EXERCISE OBJECTIVE: An exact copy of all the data is required, with pictures left out.

STORED DATA:

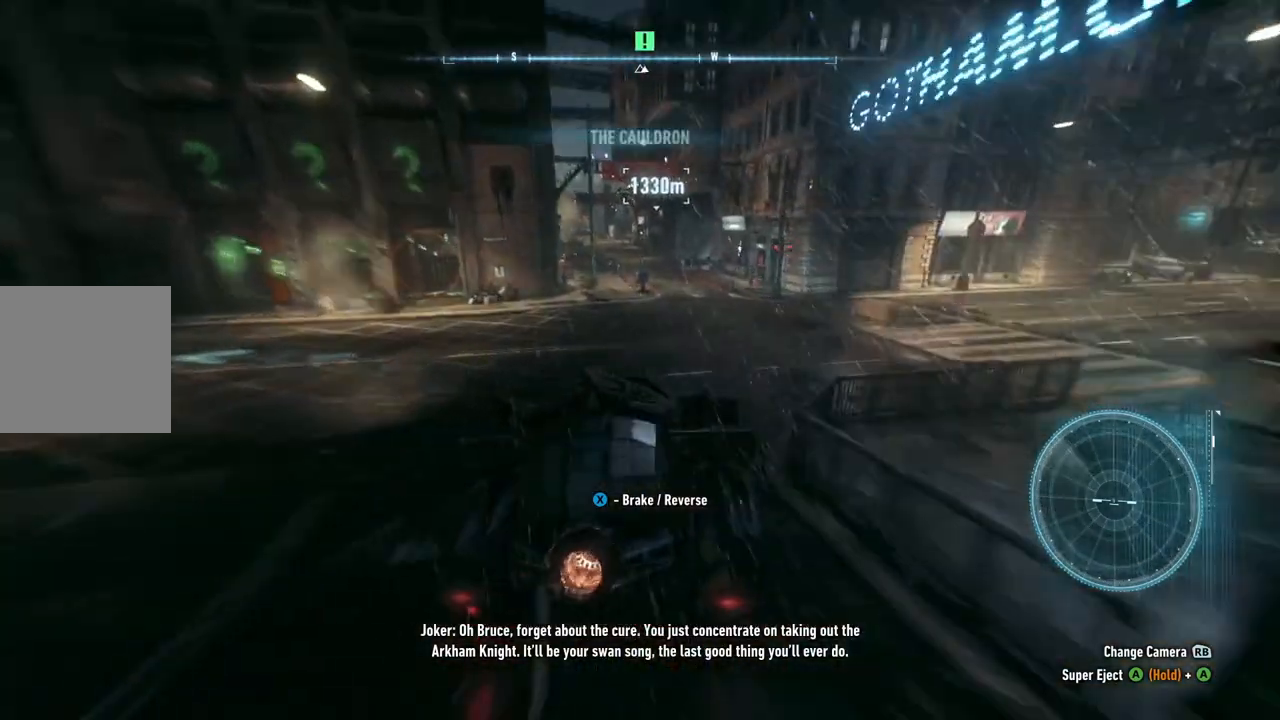
{"buttons": ["R2"], "left_stick": "left", "right_stick": "center", "events": [[50, "left_stick", "center"], [417, "left_stick", "left"]]}
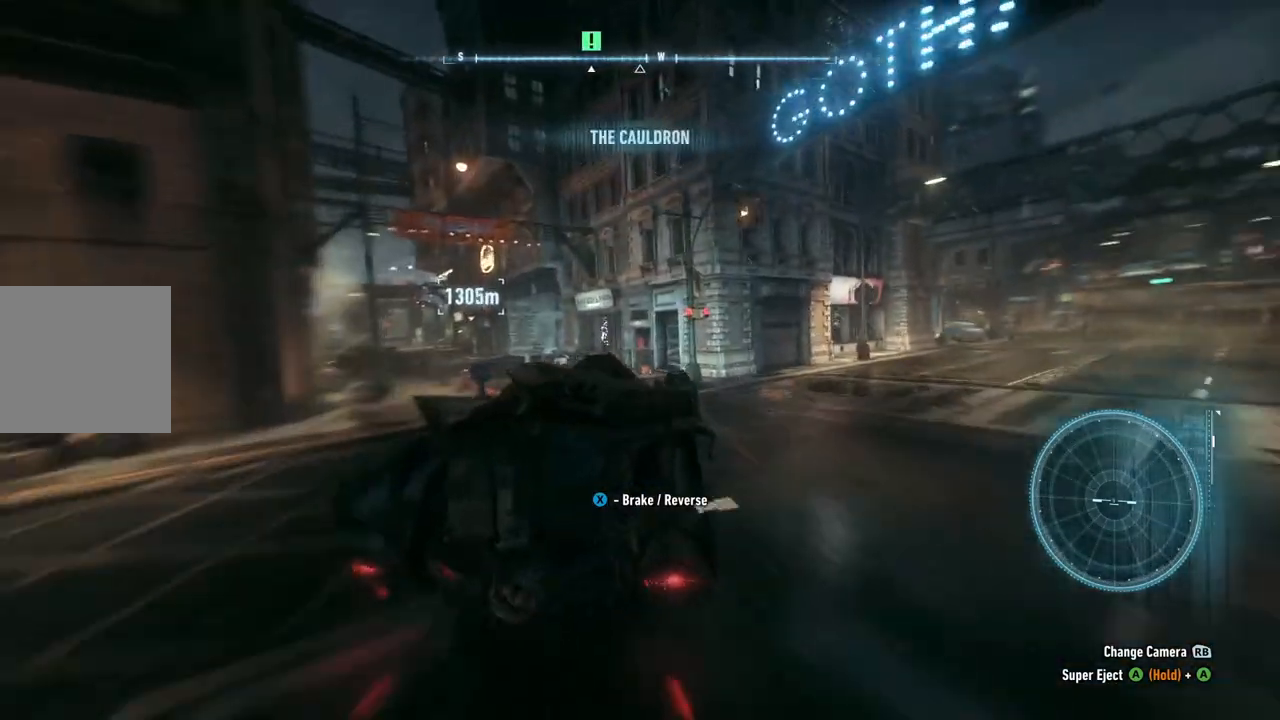
{"buttons": ["R2"], "left_stick": "left", "right_stick": "center", "events": []}
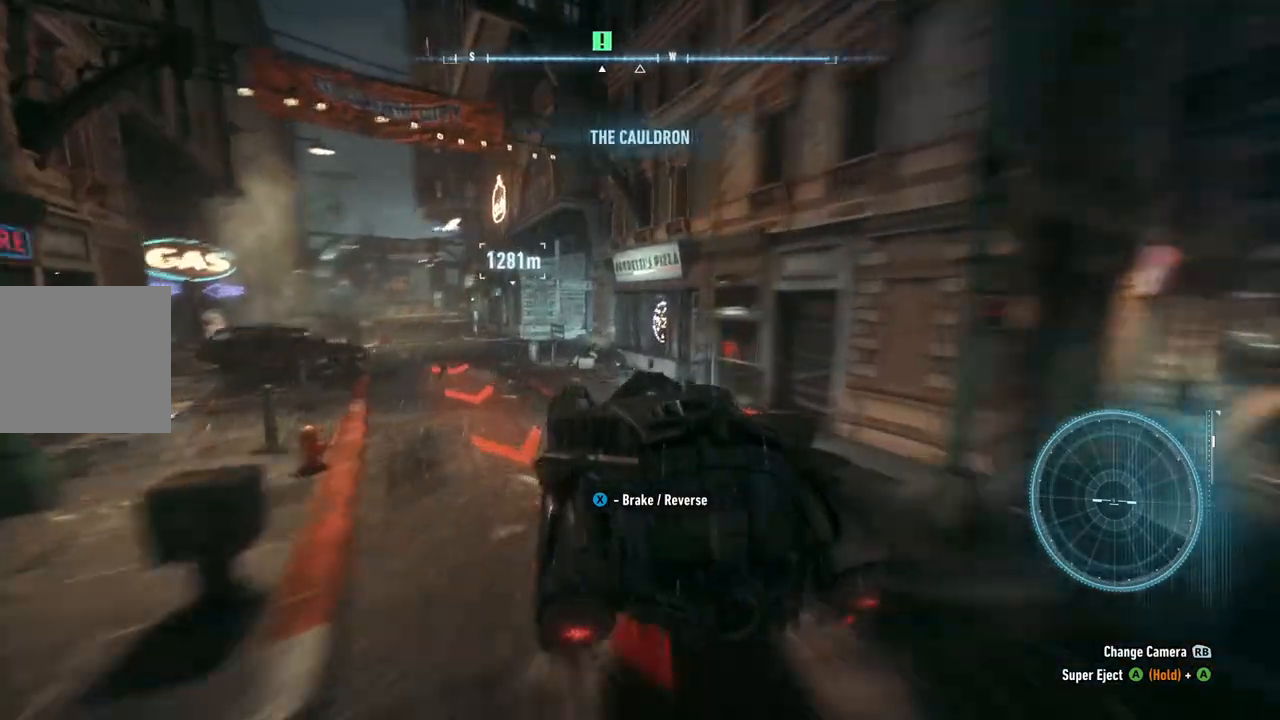
{"buttons": ["R2"], "left_stick": "right", "right_stick": "center", "events": [[100, "left_stick", "center"], [367, "left_stick", "up-right"], [483, "left_stick", "right"]]}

SOLUTION TO THIS TASK:
{"buttons": ["R2"], "left_stick": "left", "right_stick": "center", "events": [[50, "left_stick", "center"], [417, "left_stick", "left"]]}
{"buttons": ["R2"], "left_stick": "left", "right_stick": "center", "events": []}
{"buttons": ["R2"], "left_stick": "right", "right_stick": "center", "events": [[100, "left_stick", "center"], [367, "left_stick", "up-right"], [483, "left_stick", "right"]]}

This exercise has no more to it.